There’s likely some funny business at play with TBH: Task Bar Hero
Image: Nugem StudiosThere’s a new game at the top of the Steam charts alongside old standbys like Counter-Strike 2, PUBG, and Dota 2. At the time of publishing, TBH: Task Bar Hero has around 518k concurrent players, according to SteamDB, making it the third most-played game on the platform. It’s a fantasy-themed idler where you deploy adventurers to earn loot, and it came out a few weeks ago on May 27.
It’s unusual enough for something new to rise so high in the rankings so fast, but the numbers make even less sense when looking at the game’s reviews: it’s only been rated by 3,699 users. For context, Dota 2, which is at a fairly similar concurrent player count at the moment, has almost 830,000 reviews.
These numbers seem quite fishy, and there’s a pretty straightforward likely explanation for why the game’s concurrent player count is so high: bots. Because the game is free-to-play and lets you earn items that can then be sold on the Steam Community Market, there’s a good chance people are using bots to farm items. Most of the equipment listed on the market sells for pennies, but a few rarer ones have been going for $20 to $30.
For those who haven’t paid attention to this strange phenomenon, quite a few Steam Community Market-enabled idle games have climbed to the top of the Steam charts in recent years, such as Banana, a clicker about earning, well, bananas, and Bongo Cat, which is still going strong at over 100K concurrents. These games let players earn items and then flip them for Steam funds. As a Banana developer previously told Polygon, “it’s a legal ‘Infinite money glitch.’”
The main difference between TBH and other popular idle games is that it hasn’t fared quite as well in its Steam user reviews. 96% of players recommend Bongo Cat, while only 48% do the same for TBH. Players complain that bots have ruined the game’s marketplace, that bugged chests don’t reward loot, and that ranged characters are way too strong at the moment. Another huge problem is that if a user runs another game at the same time as TBH (a fairly common occurrence, given it's an idle game), this can trigger TBH’s anti-cheat software, which will place a permanent game-ban warning on the player's Steam profile.

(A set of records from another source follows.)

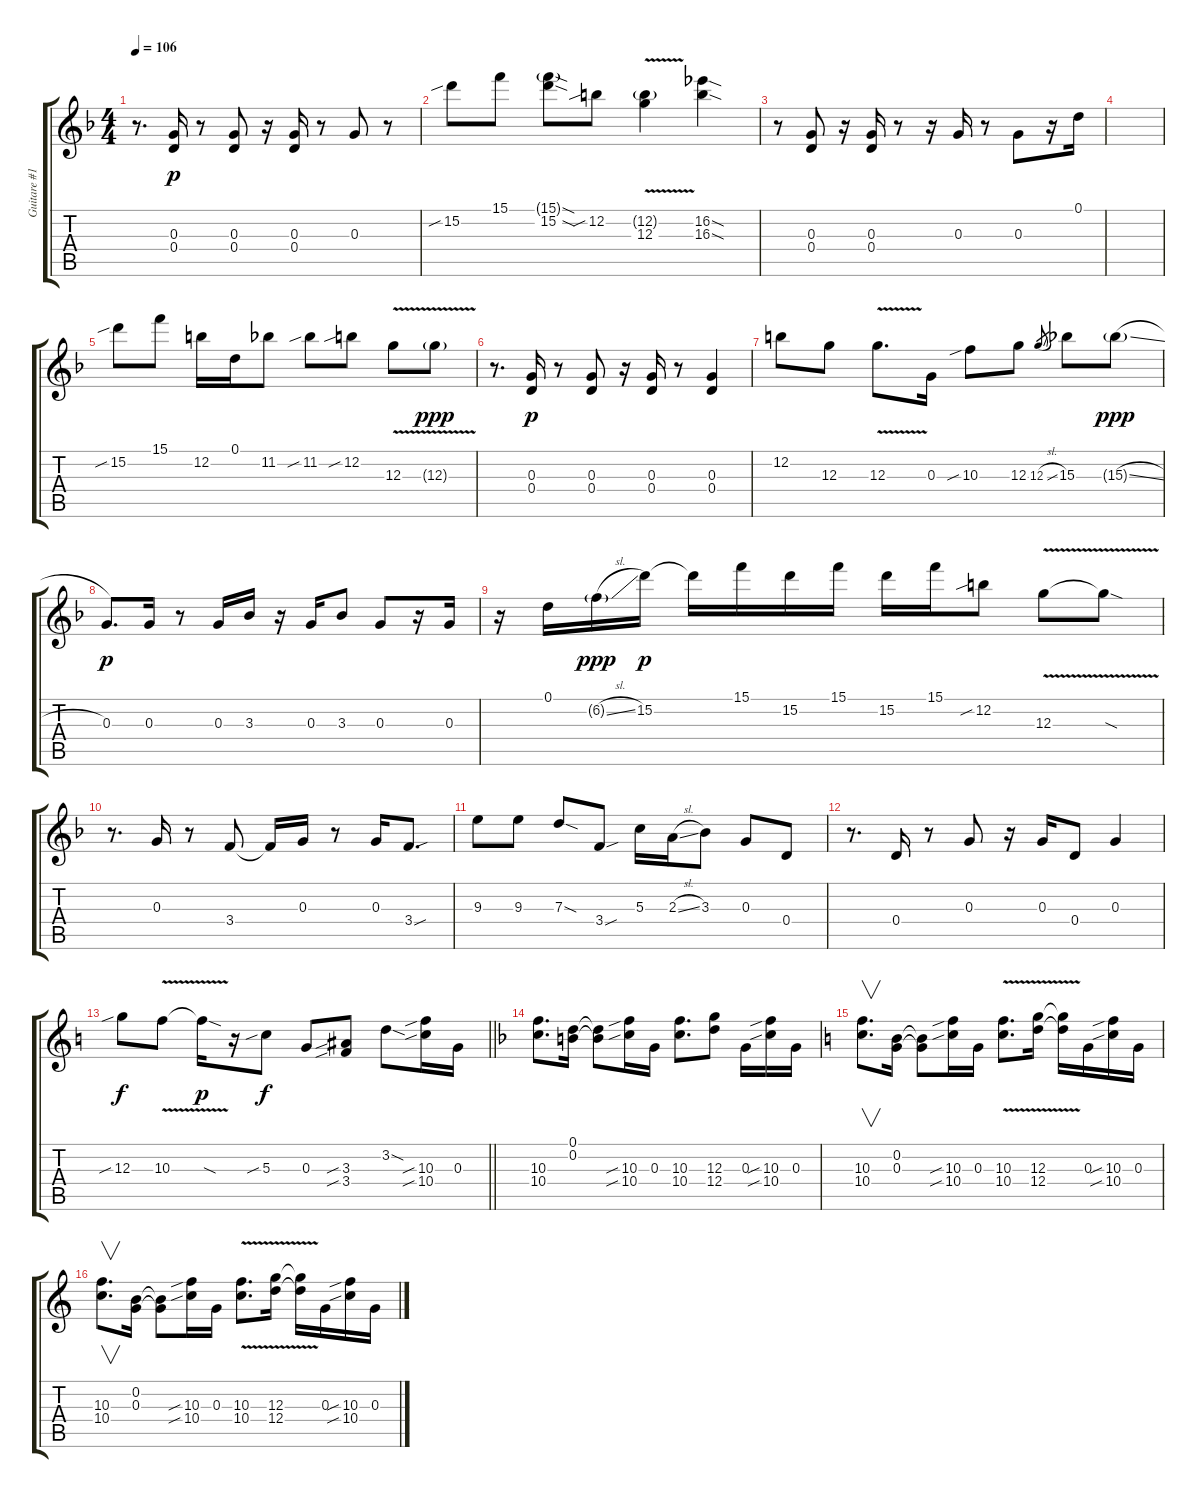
\track ("Guitare #1" "Guitare #1") {instrument distortionguitar}
\staff {score tabs}
\tuning (D4 B3 G3 D3 G2 D2) {hide}
\ts (4 4)
\tempo 106
\clef g2
\ks f
r.8{d dy p} (0.3 0.4).16 r.8 (0.3 0.4).8 r.16 (0.3 0.4).16 r.8 0.3.8 r.8 |
15.2{sib}.8 15.1.8 (15.1{sod g} 15.2{sod}).8 12.2{sib}.8 (12.2{v g} 12.3{v}).4 (16.2{sod} 16.3{sod}).4 |
r.8 (0.3 0.4).8 r.16 (0.3 0.4).16 r.8 r.16 0.3.16 r.8 0.3.8 r.16 0.1.16 |
|
15.2{sib}.8 15.1.8 12.2.16 0.1.16 11.2.8 11.2{sib}.8 12.2{sib}.8 12.3{v}.8 12.3{v g}.8{dy ppp} |
r.8{d} (0.3 0.4).16{dy p} r.8 (0.3 0.4).8 r.16 (0.3 0.4).16 r.8 (0.3 0.4).4 |
12.2.8 12.3.8 12.3{v}.8{d} 0.3.16 10.3{sib}.8 12.3.8 12.3{sl}.8{gr} 15.3.8 15.3{sl g}.8{dy ppp} |
0.3.8{d dy p} 0.3.16 r.8 0.3.16 3.3.16 r.16 0.3.16 3.3.8 0.3.8 r.16 0.3.16 |
r.16 0.1.16 6.2{sl g}.16{dy ppp} 15.2.16{dy p} 15.2{t}.16 15.1.16 15.2.16 15.1.16 15.2.16 15.1.16 12.2{sib}.8 12.3{v}.8 12.3{sod t}.8 |
r.8{d} 0.3.16 r.8 3.4.8 3.4{t}.16 0.3.16 r.8 0.3.16 3.4{sou}.8{d} |
9.3.8 9.3.8 7.3{sod}.8 3.4{sou}.8 5.3.16 2.3{sl}.16 3.3.8 0.3.8 0.4.8 |
r.8{d} 0.4.16 r.8 0.3.8 r.16 0.3.16 0.4.8 0.3.4 |
\barLineRight lightlight
\ks c
12.3{sib}.8{dy f} 10.3{v}.8 10.3{sod t}.16{dy p} r.16 5.3{sib}.8{dy f} 0.3.8 (3.3{sib} 3.4{sib}).8 3.2{sod}.8 (10.3{sib} 10.4{sib}).16 0.3.16 |
\ks f
(10.3 10.4).8{d} (0.1 0.2).16 (0.1{t} 0.2{t}).8 (10.3{sib} 10.4{sib}).16 0.3.16 (10.3 10.4).8{d} (12.3 12.4).8 0.3.16 (10.3{sib} 10.4{sib}).16 0.3.16 |
\ks c
(10.3 10.4).8{v d} (0.2 0.3).16 (0.2{t} 0.3{t}).8 (10.3{sib} 10.4{sib}).16 0.3.16 (10.3{v} 10.4{v}).8{d} (12.3{v} 12.4{v}).16 (12.3{t} 12.4{t}).16 0.3.16 (10.3{sib} 10.4{sib}).16 0.3.16 |
(10.3 10.4).8{v d} (0.2 0.3).16 (0.2{t} 0.3{t}).8 (10.3{sib} 10.4{sib}).16 0.3.16 (10.3{v} 10.4{v}).8{d} (12.3{v} 12.4{v}).16 (12.3{t} 12.4{t}).16 0.3.16 (10.3{sib} 10.4{sib}).16 0.3.16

TBH’s developers revealed that Valve forced them to make changes after the game put too much load on Steam’s servers, and now only certain high-level items can be listed on the marketplace. The change doesn’t seem to have particularly hurt the game’s numbers. If there weren't enough speculative markets for people to lose money on, Steam games seem to have opened a bold new frontier in that regard.